The box is made from PG plywood – maple with a liner of basswood, and walnut for the inlaid “poop,” which has PG acrylic eyes and mouth. The walnut band was kind of a happy accident – I somehow messed up the dimensions so the lid wouldn’t lower all the way with the cards inside, so I added the walnut strips to close the gap. It looks 'way better with the walnut than it did before.
I never had any doubt. You did a triple nested one no less, did you flip mate each “layer”? It can get confusing with kerf adjustment, tricky to keep it straight as you build it up.

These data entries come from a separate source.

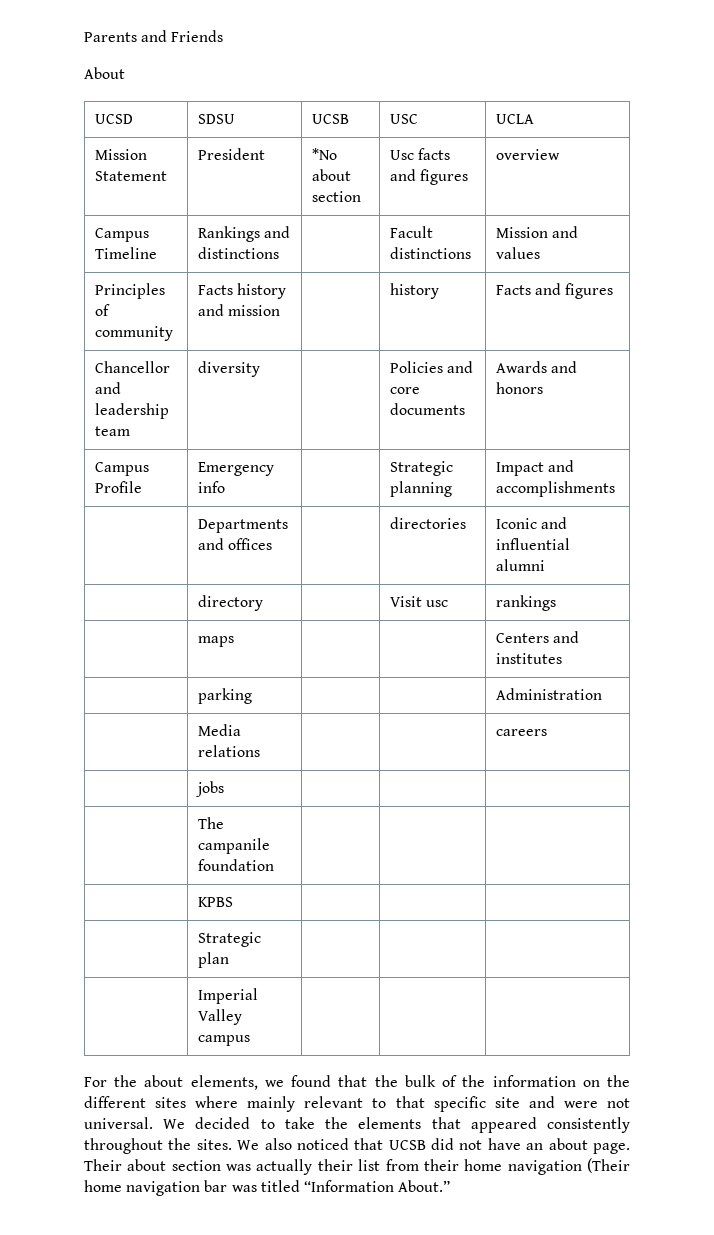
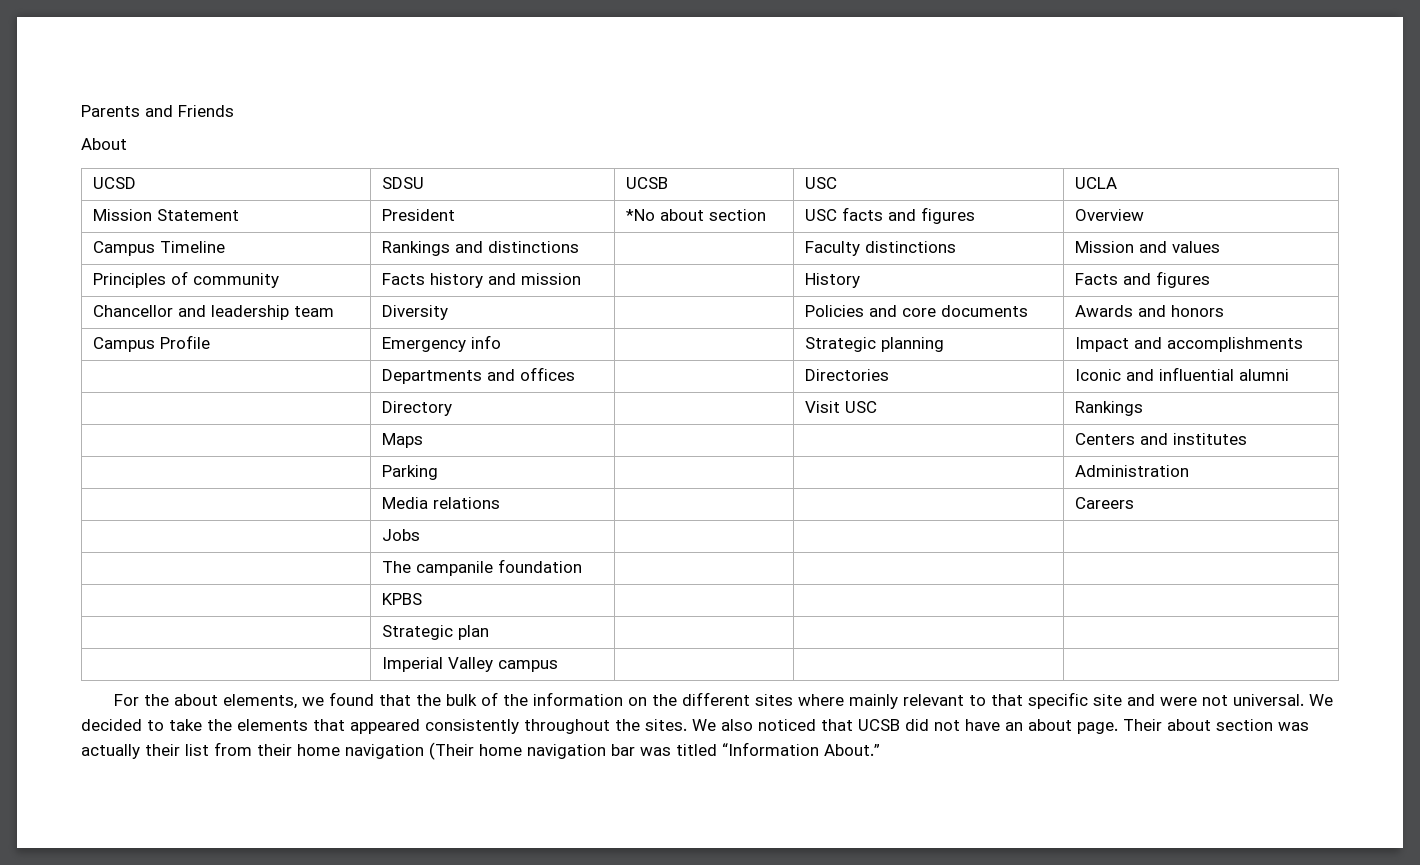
[389,150,414,160] Usc -> [805,209,838,221] USC
[495,149,560,160] overview -> [1075,209,1145,221] Overview
[389,226,433,238] Facult -> [805,241,861,256] Faculty
[389,283,439,299] history -> [805,273,861,288] History
[197,361,260,377] diversity -> [382,305,449,320] Diversity
[389,517,466,529] directories -> [805,369,890,381] Directories
[197,595,263,611] directory -> [382,401,453,416] Directory
[426,600,449,607] [495,595,556,611] [197,636,234,647] usc | rankings // | maps -> [845,401,878,413] [1075,401,1144,416] [382,433,424,448] USC | Rankings // | Maps
[197,688,252,704] parking -> [382,465,439,480] Parking
[495,729,547,736] [195,781,224,797] careers // | jobs -> [1075,497,1135,509] [382,529,421,541] Careers // | Jobs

The initial “poop” layer wasn’t flipped, because I got confused; I’d already cut the box parts right-side up planning to flip the poop (never really thought I’d see myself typing that phrase…), then realized the poop had engraves on it and didn’t want to start over. It was a tight fit, but it went together with them both right side up. The rest were flipped in alternating directions, though.
The hardest part was minimizing the distortions in the curves when I expanded the lines. I manually added nodes (AD doesn’t seem to have an “add nodes” function) and that helped, although it didn’t completely stop the distorting.
Yes. I mainly just wish it would spread them out evenly the way Blender does, It makes one from many but then you have to select each case and I find myself laboriously going through everything adding or collapsing as I go. There is some that can be done in the trace function but I have not narrowed down the ideal settings.
Inkscape will add one node where you double-click, or exactly halfway between selected nodes if you use the “Add Node” button - so if you select all nodes, it will double (-1) the total node count, evenly distributed between adjacent nodes.
I use it to create tabs across a straight edge, much easier and flexible than using the tab box generator.